I don’t think they should panic, but 3.7% of the season is done… and they’re going to need to go 95-61 (.583) from here on out to feel comfortable, which is totally in reach.

However, the Rays need to panic as they are not looking 0-6 in the face, and I’m sorry, but that line up isn’t very good.

13 years ago
Reply to  Otter

Sorry my math is all wrong. Forget that. Go with Dave’s numbers. Sorry.

13 years ago
Reply to  Otter

Dave also failed to point out that the vast majority of teams that started out 0 – 6 were not in the wildcard era, if they were there would be higher number that made the playoffs…and everyone here knows that after making the playoffs it is entirely possible that any team could win it all…

Rex Manning Day
13 years ago
Reply to  Otter

Actually, I don’t think Dave’s numbers are much better.

I think it’s inaccurate to simply apply pre-season projections to the remainder of the season and claim that we need to bump down Boston’s projected wins.

After all, the projections had Boston losing 64 games this season.
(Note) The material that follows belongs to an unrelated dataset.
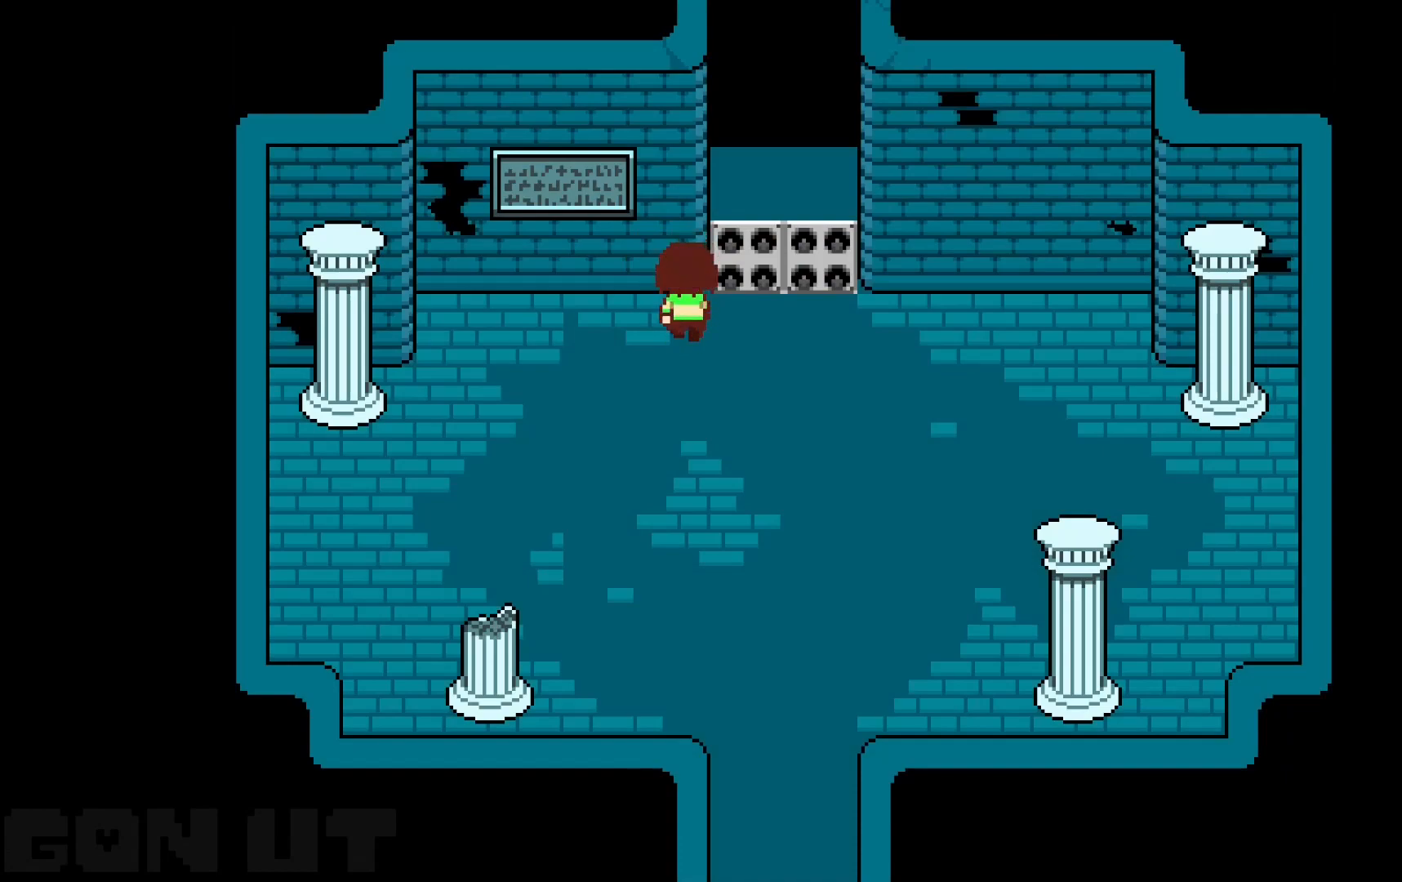
{"keys": ["c", "down", "up"], "events": []}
Why can’t we presume that the first 6 games are simply part of those 64? What if Boston started the season 10-10? There’d probably be some mild comments about a slow start, but applying this post’s strategy, we’d have to bring down our expectations to 96 games. How many people would really adjust their expectations of Boston based on a 10-10 start, though?
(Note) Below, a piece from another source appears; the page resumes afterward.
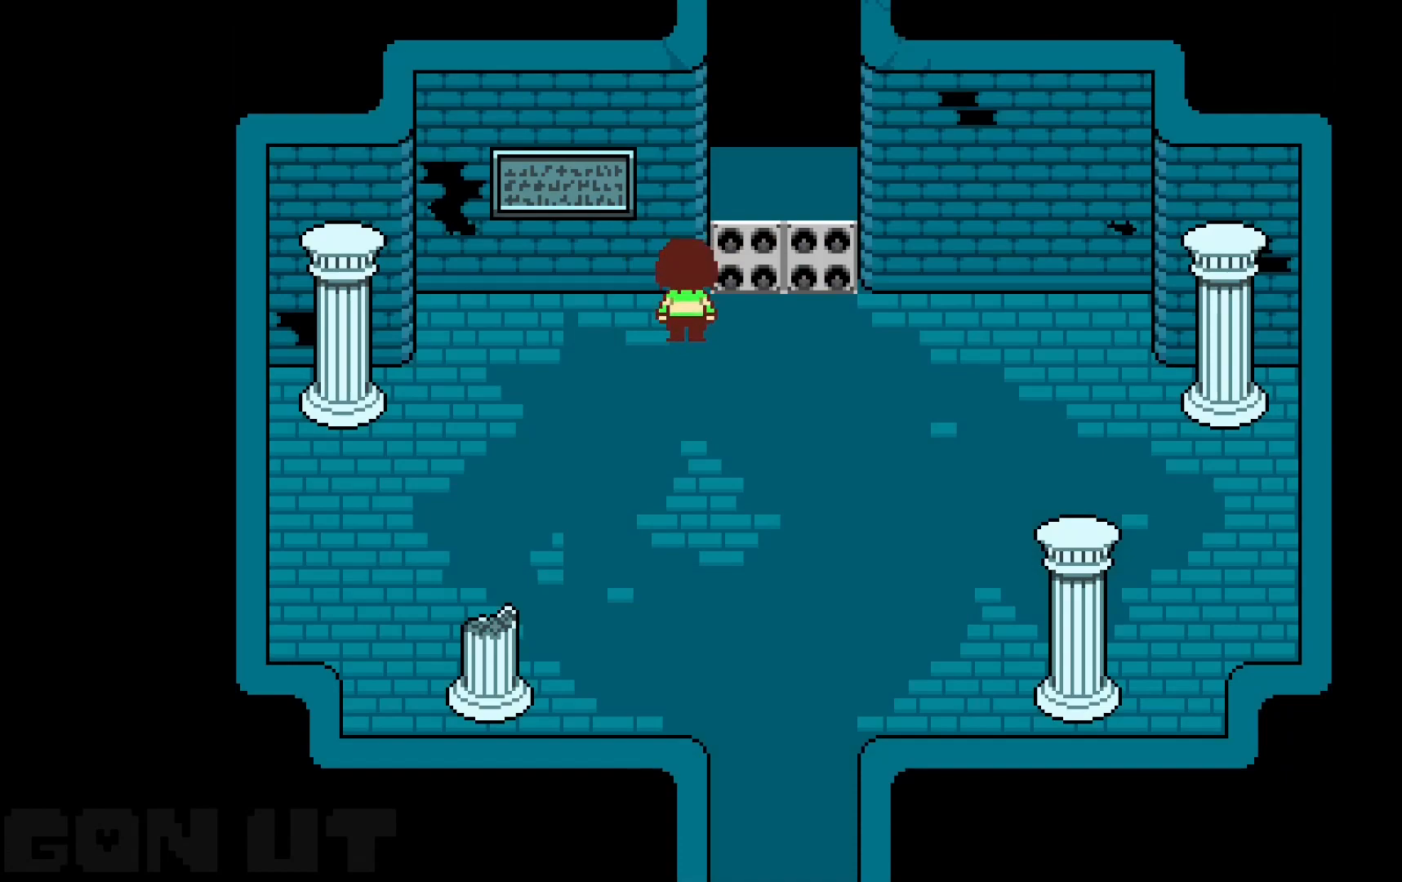
{"keys": ["c", "down", "up"], "events": []}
I guess the point is, a .605 team is not going to be a .605 team for every 5-10 game stretch during the season. When you expect a team to be .605 at the end of a season, you’re not saying that they will win exactly 6 of every 10 games, but that they’ll have enough 8-10 stretches to balance out the 2-10 stretches (sorry, this is a stupid-obvious thing to say on this site, but still). So I don’t think you can lop off the first week and project out as if it didn’t happen; that .605 projection explicitly *included* the first week.

Now, you might observe that from here on out, Boston needs to be a .628 team to meet their projection, and that’s strictly true. But, again, it’s misleading because, again, the original projection included the games Boston would lose. If two weeks ago I told you that Boston would lose 6 games in a row, and would therefore need to be a .628 teams for the other 156 games to meet your projections, I doubt you’d change them.

I think it’s certainly fair to say that Boston is digging itself into a hole with this losing streak, I just don’t think you can lop off 6 games from the record and apply the same projection from here on out.

13 years ago
Reply to  Otter

The Rays look baaad! I wonder how many times that team is going to get no-hit this year? It’s ashamed because BJ Upton is really having a nice start to the season. Only a matter of time until he’s in the 1 or 2 hole, and not just against lefties.

13 years ago
Reply to  Marc

Rex Manning Day:
>I think it’s certainly fair to say that Boston is digging itself into a >hole with this losing streak, I just don’t think you can lop off 6 >games from the record and apply the same projection from here >on out.

Oi, this thinking is really muddled. The “lopping” you are suggesting is unjustified is, you know, actual games actually being played instead of imaginary projections. Once they are played, you can’t, as a matter of logic, say, “well some of those losses would’ve been included in the overall projection anyway,” as the games played are NOT projections. Put another way: by your logic, you are saying that losing the first 6 games is a good thing for the Red Sox’ projection over the remaining 156 games, because they’ll actually OUTPERFORM what was originally projected over the 162 season. That makes no sense. If they continue on their current pace and go 3-21 in April that won’t be good for their projection for the next 5 months. Losing games is bad.

Obviously, I don’t think the Red Sox are done, but I think what Dave’s post misses is that an 1-7 start, even though it’s small sample size, indicates that the projections might have been overly sunny for the Sox this year.